**Aim of the task**.
Would you please write out the records below exactly as they appear?

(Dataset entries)

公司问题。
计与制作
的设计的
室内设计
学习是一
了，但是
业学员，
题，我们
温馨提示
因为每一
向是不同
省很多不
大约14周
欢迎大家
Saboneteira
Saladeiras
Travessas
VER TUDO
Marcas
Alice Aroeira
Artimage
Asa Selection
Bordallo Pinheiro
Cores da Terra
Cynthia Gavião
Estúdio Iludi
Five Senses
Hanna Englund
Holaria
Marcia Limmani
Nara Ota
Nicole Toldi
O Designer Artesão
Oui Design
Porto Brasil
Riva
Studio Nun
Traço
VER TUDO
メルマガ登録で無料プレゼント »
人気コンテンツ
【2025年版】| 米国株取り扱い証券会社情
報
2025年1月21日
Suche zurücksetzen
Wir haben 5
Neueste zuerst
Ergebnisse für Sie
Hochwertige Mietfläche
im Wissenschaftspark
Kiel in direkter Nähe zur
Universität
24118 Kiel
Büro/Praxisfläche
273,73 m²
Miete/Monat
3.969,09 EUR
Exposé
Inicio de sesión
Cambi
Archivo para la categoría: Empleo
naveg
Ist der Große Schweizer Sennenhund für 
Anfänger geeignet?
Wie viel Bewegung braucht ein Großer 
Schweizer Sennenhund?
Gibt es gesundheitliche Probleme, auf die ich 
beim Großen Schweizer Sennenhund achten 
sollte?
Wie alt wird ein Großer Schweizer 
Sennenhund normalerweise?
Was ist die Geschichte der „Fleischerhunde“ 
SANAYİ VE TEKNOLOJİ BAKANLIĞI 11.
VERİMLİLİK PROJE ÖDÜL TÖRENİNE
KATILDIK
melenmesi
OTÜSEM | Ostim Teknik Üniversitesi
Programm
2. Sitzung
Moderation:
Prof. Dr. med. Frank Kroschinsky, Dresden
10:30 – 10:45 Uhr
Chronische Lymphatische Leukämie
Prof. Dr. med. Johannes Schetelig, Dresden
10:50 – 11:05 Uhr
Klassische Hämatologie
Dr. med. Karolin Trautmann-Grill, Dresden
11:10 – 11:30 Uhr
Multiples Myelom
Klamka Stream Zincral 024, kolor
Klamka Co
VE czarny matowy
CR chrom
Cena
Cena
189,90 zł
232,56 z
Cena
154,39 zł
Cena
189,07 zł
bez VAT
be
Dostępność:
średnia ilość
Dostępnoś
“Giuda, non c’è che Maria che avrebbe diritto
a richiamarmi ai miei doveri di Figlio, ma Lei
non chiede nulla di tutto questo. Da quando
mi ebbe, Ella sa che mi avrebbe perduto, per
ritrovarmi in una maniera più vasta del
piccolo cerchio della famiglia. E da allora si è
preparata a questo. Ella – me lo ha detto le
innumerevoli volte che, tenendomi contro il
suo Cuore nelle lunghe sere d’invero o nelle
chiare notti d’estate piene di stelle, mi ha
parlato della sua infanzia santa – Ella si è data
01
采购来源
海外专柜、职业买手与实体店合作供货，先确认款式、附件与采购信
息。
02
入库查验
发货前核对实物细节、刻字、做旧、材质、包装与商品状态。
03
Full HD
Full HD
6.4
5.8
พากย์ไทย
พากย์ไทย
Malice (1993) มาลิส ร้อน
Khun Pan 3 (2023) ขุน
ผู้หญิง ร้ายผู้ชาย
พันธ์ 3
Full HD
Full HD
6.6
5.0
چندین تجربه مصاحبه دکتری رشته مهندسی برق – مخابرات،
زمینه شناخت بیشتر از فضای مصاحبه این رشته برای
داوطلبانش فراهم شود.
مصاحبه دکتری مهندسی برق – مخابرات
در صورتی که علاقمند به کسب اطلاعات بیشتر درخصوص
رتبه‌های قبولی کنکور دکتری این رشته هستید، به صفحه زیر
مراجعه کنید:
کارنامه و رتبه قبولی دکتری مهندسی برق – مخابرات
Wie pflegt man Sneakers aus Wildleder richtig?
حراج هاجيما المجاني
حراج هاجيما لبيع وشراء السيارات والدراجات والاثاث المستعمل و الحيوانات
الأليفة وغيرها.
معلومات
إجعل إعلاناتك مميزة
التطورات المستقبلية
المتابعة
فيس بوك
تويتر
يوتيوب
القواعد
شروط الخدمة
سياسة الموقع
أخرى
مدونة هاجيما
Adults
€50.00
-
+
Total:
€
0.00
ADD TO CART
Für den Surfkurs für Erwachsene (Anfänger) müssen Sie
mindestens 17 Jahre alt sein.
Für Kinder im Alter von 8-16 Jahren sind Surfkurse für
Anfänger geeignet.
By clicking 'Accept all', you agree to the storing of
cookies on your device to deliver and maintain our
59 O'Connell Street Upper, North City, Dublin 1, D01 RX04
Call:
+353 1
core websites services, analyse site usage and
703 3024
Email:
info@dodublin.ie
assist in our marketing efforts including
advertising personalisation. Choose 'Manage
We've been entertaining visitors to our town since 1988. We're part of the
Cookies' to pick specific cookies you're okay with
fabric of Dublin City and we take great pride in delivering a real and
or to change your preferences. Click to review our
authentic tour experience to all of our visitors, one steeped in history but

**Reply to the exercise**.
公司问题。
计与制作
的设计的
室内设计
学习是一
了，但是
业学员，
题，我们
温馨提示
因为每一
向是不同
省很多不
大约14周
欢迎大家
Saboneteira
Saladeiras
Travessas
VER TUDO
Marcas
Alice Aroeira
Artimage
Asa Selection
Bordallo Pinheiro
Cores da Terra
Cynthia Gavião
Estúdio Iludi
Five Senses
Hanna Englund
Holaria
Marcia Limmani
Nara Ota
Nicole Toldi
O Designer Artesão
Oui Design
Porto Brasil
Riva
Studio Nun
Traço
VER TUDO
メルマガ登録で無料プレゼント »
人気コンテンツ
【2025年版】| 米国株取り扱い証券会社情
報
2025年1月21日
Suche zurücksetzen
Wir haben 5
Neueste zuerst
Ergebnisse für Sie
Hochwertige Mietfläche
im Wissenschaftspark
Kiel in direkter Nähe zur
Universität
24118 Kiel
Büro/Praxisfläche
273,73 m²
Miete/Monat
3.969,09 EUR
Exposé
Inicio de sesión
Cambi
Archivo para la categoría: Empleo
naveg
Ist der Große Schweizer Sennenhund für 
Anfänger geeignet?
Wie viel Bewegung braucht ein Großer 
Schweizer Sennenhund?
Gibt es gesundheitliche Probleme, auf die ich 
beim Großen Schweizer Sennenhund achten 
sollte?
Wie alt wird ein Großer Schweizer 
Sennenhund normalerweise?
Was ist die Geschichte der „Fleischerhunde“ 
SANAYİ VE TEKNOLOJİ BAKANLIĞI 11.
VERİMLİLİK PROJE ÖDÜL TÖRENİNE
KATILDIK
melenmesi
OTÜSEM | Ostim Teknik Üniversitesi
Programm
2. Sitzung
Moderation:
Prof. Dr. med. Frank Kroschinsky, Dresden
10:30 – 10:45 Uhr
Chronische Lymphatische Leukämie
Prof. Dr. med. Johannes Schetelig, Dresden
10:50 – 11:05 Uhr
Klassische Hämatologie
Dr. med. Karolin Trautmann-Grill, Dresden
11:10 – 11:30 Uhr
Multiples Myelom
Klamka Stream Zincral 024, kolor
Klamka Co
VE czarny matowy
CR chrom
Cena
Cena
189,90 zł
232,56 z
Cena
154,39 zł
Cena
189,07 zł
bez VAT
be
Dostępność:
średnia ilość
Dostępnoś
“Giuda, non c’è che Maria che avrebbe diritto
a richiamarmi ai miei doveri di Figlio, ma Lei
non chiede nulla di tutto questo. Da quando
mi ebbe, Ella sa che mi avrebbe perduto, per
ritrovarmi in una maniera più vasta del
piccolo cerchio della famiglia. E da allora si è
preparata a questo. Ella – me lo ha detto le
innumerevoli volte che, tenendomi contro il
suo Cuore nelle lunghe sere d’invero o nelle
chiare notti d’estate piene di stelle, mi ha
parlato della sua infanzia santa – Ella si è data
01
采购来源
海外专柜、职业买手与实体店合作供货，先确认款式、附件与采购信
息。
02
入库查验
发货前核对实物细节、刻字、做旧、材质、包装与商品状态。
03
Full HD
Full HD
6.4
5.8
พากย์ไทย
พากย์ไทย
Malice (1993) มาลิส ร้อน
Khun Pan 3 (2023) ขุน
ผู้หญิง ร้ายผู้ชาย
พันธ์ 3
Full HD
Full HD
6.6
5.0
چندین تجربه مصاحبه دکتری رشته مهندسی برق – مخابرات،
زمینه شناخت بیشتر از فضای مصاحبه این رشته برای
داوطلبانش فراهم شود.
مصاحبه دکتری مهندسی برق – مخابرات
در صورتی که علاقمند به کسب اطلاعات بیشتر درخصوص
رتبه‌های قبولی کنکور دکتری این رشته هستید، به صفحه زیر
مراجعه کنید:
کارنامه و رتبه قبولی دکتری مهندسی برق – مخابرات
Wie pflegt man Sneakers aus Wildleder richtig?
حراج هاجيما المجاني
حراج هاجيما لبيع وشراء السيارات والدراجات والاثاث المستعمل و الحيوانات
الأليفة وغيرها.
معلومات
إجعل إعلاناتك مميزة
التطورات المستقبلية
المتابعة
فيس بوك
تويتر
يوتيوب
القواعد
شروط الخدمة
سياسة الموقع
أخرى
مدونة هاجيما
Adults
€50.00
-
+
Total:
€
0.00
ADD TO CART
Für den Surfkurs für Erwachsene (Anfänger) müssen Sie
mindestens 17 Jahre alt sein.
Für Kinder im Alter von 8-16 Jahren sind Surfkurse für
Anfänger geeignet.
By clicking 'Accept all', you agree to the storing of
cookies on your device to deliver and maintain our
59 O'Connell Street Upper, North City, Dublin 1, D01 RX04
Call:
+353 1
core websites services, analyse site usage and
703 3024
Email:
info@dodublin.ie
assist in our marketing efforts including
advertising personalisation. Choose 'Manage
We've been entertaining visitors to our town since 1988. We're part of the
Cookies' to pick specific cookies you're okay with
fabric of Dublin City and we take great pride in delivering a real and
or to change your preferences. Click to review our
authentic tour experience to all of our visitors, one steeped in history but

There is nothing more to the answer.